The State of California, a global hub for AI innovation, has recently provided a striking example of the regulatory challenges posed by this emerging technology. On September 3, 2024, the California Senate passed an ambitious bill (SB-1047) aimed at regulating the most advanced AI models. Less than a month later, on September 29, Governor Gavin Newsom vetoed the bill, offering insights that highlight the fundamental challenges of AI regulation.
The SB-1047 bill, entitled the "Safe and Secure Innovation for Frontier Artificial Intelligence Models Act," was the world’s first legislative attempt to establish a regulatory framework specifically for so-called "frontier" AI models. Its ambition was to blend technological innovation with public safety in a state that hosts 32 of the top 50 global AI companies.
The term "frontier" as used in the text has a particular significance: it refers to AI models at the cutting edge of technological innovation, at the "frontier" of current technical capabilities. These models are distinguished not only by their extraordinary computational power and cost but also by their potential to push the boundaries of artificial intelligence. These systems, due to their complexity and capabilities, straddle the line between familiar, manageable AI applications and as-yet unexplored territories of this technology. This positioning on the technological "frontier" justifies both their potential for innovation and the specific risks they may pose, warranting special regulatory attention.
The text was structured around precise technical and financial criteria (Section 22602): a computing power exceeding 10^26 operations for initial training, combined with an investment of over $100 million based on cloud computing market rates. This definition extended to derivative models obtained through fine-tuning, with adjusted thresholds (computing power over 10^25 operations and cost exceeding $10 million), reflecting an intent to address the phenomenon comprehensively.
The bill primarily aimed to prevent "critical harms," a notion encompassing the creation of weapons of mass destruction, large-scale cyberattacks on critical infrastructure, and autonomous actions by models likely to cause severe harm. To achieve this, it imposed a set of pre-training obligations on developers (Section 22603), including cybersecurity safeguards and detailed security protocols, notably introducing a novel requirement for an integrated “kill switch” to halt the system completely.
The provisions established an independent annual audit mechanism beginning in 2026, with reports retained for at least five years and unredacted versions accessible to the Attorney General. It also instituted a Frontier Models Council (Section 11547.6), an independent body of nine experts tasked with updating technical regulatory criteria. Particularly innovative was the creation of "CalCompute," a public cloud computing infrastructure designed to democratize access to computing resources for research.
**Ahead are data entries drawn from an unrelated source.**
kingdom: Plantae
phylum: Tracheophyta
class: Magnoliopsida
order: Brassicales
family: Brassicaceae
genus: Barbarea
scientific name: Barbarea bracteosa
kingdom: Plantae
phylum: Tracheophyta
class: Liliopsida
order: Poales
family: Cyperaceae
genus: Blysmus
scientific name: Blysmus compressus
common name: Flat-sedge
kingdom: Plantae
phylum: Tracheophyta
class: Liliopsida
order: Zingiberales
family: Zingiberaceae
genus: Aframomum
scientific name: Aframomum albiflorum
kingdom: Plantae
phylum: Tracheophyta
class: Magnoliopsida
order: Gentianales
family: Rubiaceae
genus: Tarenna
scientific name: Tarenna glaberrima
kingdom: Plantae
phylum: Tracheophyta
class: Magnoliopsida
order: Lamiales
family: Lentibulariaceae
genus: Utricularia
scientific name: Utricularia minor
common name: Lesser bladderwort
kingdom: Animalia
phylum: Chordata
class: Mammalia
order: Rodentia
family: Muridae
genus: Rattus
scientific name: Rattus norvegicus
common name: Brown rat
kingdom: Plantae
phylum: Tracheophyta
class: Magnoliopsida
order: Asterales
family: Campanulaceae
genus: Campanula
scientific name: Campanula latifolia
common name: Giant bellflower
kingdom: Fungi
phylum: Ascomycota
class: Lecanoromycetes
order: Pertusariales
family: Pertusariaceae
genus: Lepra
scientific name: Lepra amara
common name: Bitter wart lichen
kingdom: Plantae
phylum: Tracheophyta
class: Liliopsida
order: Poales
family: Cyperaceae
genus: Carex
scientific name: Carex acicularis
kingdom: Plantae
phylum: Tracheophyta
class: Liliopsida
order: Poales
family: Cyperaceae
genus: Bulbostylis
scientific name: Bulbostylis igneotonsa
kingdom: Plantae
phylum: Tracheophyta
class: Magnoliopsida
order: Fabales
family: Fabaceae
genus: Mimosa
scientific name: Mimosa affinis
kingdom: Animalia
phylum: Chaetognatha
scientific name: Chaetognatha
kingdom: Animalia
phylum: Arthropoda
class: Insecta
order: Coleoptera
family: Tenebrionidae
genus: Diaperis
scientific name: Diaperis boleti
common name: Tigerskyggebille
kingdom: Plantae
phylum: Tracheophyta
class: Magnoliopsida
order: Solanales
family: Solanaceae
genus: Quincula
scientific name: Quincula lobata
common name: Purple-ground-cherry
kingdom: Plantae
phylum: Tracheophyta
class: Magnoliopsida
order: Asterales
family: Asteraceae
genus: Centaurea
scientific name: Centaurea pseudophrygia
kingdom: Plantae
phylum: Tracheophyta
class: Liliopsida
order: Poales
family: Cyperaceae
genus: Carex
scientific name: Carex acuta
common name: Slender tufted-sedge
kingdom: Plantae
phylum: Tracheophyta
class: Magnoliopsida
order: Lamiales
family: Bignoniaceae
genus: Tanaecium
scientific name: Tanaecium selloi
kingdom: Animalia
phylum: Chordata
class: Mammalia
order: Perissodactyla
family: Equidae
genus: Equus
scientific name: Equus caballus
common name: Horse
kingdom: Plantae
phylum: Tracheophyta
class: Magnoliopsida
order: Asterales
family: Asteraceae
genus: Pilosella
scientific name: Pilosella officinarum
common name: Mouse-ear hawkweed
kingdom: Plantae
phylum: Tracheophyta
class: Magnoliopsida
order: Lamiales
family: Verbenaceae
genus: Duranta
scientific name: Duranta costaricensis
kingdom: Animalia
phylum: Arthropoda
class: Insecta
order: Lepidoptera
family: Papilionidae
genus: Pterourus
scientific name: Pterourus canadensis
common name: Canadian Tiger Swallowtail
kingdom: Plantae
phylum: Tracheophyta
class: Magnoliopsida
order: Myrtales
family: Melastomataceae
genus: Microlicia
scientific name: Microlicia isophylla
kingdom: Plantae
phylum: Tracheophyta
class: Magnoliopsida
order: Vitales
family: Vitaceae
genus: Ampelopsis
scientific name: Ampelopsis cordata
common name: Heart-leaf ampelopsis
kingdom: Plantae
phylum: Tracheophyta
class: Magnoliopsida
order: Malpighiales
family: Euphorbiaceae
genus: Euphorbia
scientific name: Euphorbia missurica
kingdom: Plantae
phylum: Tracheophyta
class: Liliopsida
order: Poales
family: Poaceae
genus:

The sanctions regime was intended to be dissuasive (Section 22606), with penalties reaching up to 30% of the training computation cost in cases of harm-causing violations. Substantial protections were also provided for whistleblowers (Section 22607).
Governor Newsom's veto on September 29, 2024, merits close analysis, as it underscores the fundamental challenges of AI regulation. His decision rested on several major considerations.
First, he fundamentally criticized the chosen methodological approach. For Newsom, the regulatory criterion based solely on the models' cost and computing power was inadequate. He pointed out that a smaller, specialized model might present equivalent or even greater risks than the large models targeted by the bill. This quantitative approach could thus create a false sense of security while overlooking real threats.
Second, the Governor highlighted the proposal’s lack of attention to the context in which AI systems are used. The proposal did not differentiate whether a system is deployed in high-risk environments, involves critical decision-making, or uses sensitive data. It applied the same strict standards to all functionalities, regardless of their potential impact.
Third, Newsom advocated for a more adaptive regulatory approach based on empirical and scientific evidence. He cited ongoing work by the U.S. AI Safety Institute and the National Institute of Science and Technology, as well as risk analyses conducted by his administration under an executive order from September 2023. This stance reflects a desire to base regulation on a thorough understanding of actual risks rather than on arbitrary criteria.
It is essential to note that this veto does not reflect a rejection of regulation altogether. On the contrary, the Governor emphasized that he had signed a dozen other bills targeting specific AI-related risks: threats to the democratic process, misinformation, deepfakes, online privacy, and critical infrastructure. His position reflects a search for a balance between protection and innovation, grounded in an empirical risk assessment.
For European jurists, this Californian debate resonates particularly with the discussions surrounding the AI Act, which has precisely opted for a risk-based approach. It confirms the relevance of such an approach, while underscoring the practical challenges of implementing it in a context of rapid technological change.
This Californian legislative sequence thus serves as a highly instructive precedent for regulators worldwide. It highlights the fundamental challenges of AI regulation: how to define the appropriate scope of regulation? How to ensure the adaptability of standards in the face of rapidly evolving technology? How to protect effectively against real threats without unduly stifling innovation? These questions, far from being resolved, will continue to fuel the global debate on AI regulation.